The generals who now control Thailand are making a big show of shifting their attention from guns to butter. Coup leaders are conferring with the central bank, the stock exchange and economic experts to safeguard growth.

They would have better luck if they could communicate their ultimate intentions to the rest of the world.

Military takeovers are rarely, if ever, good for an economy, never mind one like Thailand’s that was already heading for recession when the army grabbed power last week.

It’s true that Thais, who have endured 12 coups in the last eight decades, are more inured to them than most. But the way the generals are behaving this time seems almost certain to tip the economy into the red.

Instead of following usual procedure and soothing markets with talk about restoring democracy and basic freedoms, Thai Army Commander Prayuth Chan-ocha is cracking down on dissent. Coup leaders sent a worrying signal by detaining deposed Prime Minister Yingluck Shinawatra and almost 200 leaders of her party, family and supporters; by switching off television channels; and by muzzling the news media.

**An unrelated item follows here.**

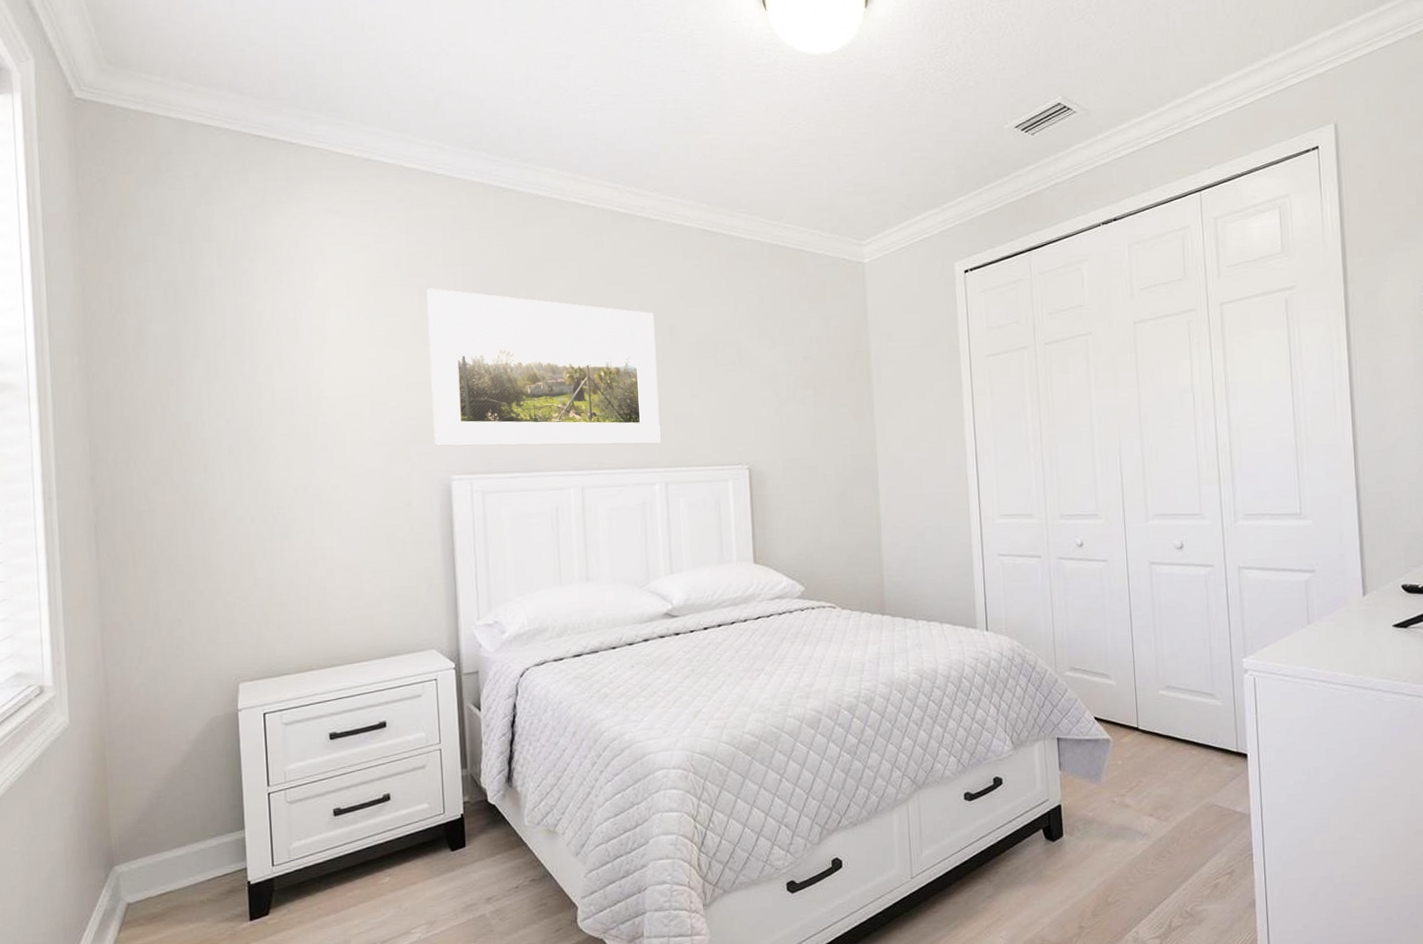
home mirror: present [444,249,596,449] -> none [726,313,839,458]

Even more frightening were orders for dozens of academics and writers to turn themselves in to the military, presumably for a bit of re-education.

The junta is dangerously mistaken if it thinks it can run a complex and unbalanced $366 billion economy and placate foreign investors while rounding up professors and banning TV stations in the age of the Internet, smartphones and high-frequency trading.

Investors who provide capital and multinational companies that create jobs in Thailand don’t want to see shows of strength — they want certainty. If they think Thailand will remain a stable and prosperous place, they will stay. Instead the junta is giving foreign businesses all too many incentives to look elsewhere.

Although Thailand is a bitterly divided nation, many of its 67 million people are beginning to agree on one thing: this coup was completely gratuitous. That goes for the “Red Shirts” fighting for the return of Yingluck’s brother, ousted Premier Thaksin Shinawatra, but also for the pro-royal “Yellow Shirts” who loathe her family’s hold on the nation.

No doubt, the Reds, made up of mostly rural Thais, are the angrier group. In 2006, their beloved Thaksin was also forced from office by the military and then convicted in 2008 of corruption.

Thaksin’s critics, the urban Yellows, accuse the billionaire-turned politician of using his office to enrich his business interests and of buying votes among the rural poor.

Yet even Thaksin’s foes are sure to become disgruntled about the open-endedness of this military adventure.

What if the Reds and Yellows joined forces against coup leaders?

Such a step wouldn’t just be ironic, but dangerous. Most pundits are busy assigning odds to a Thai civil war in the next few years. I can’t help but wonder if the real risk is an effort by millions of Thais to wrest power from the clutches of the generals. Would Prayuth and his men stand down?

It’s impossible to tell, and that’s just the problem for Thailand’s economic outlook. The circus is meant to visit town — not to stay there. The moment has come for the junta to present a timeline for when a credibly civilian government will be back in place.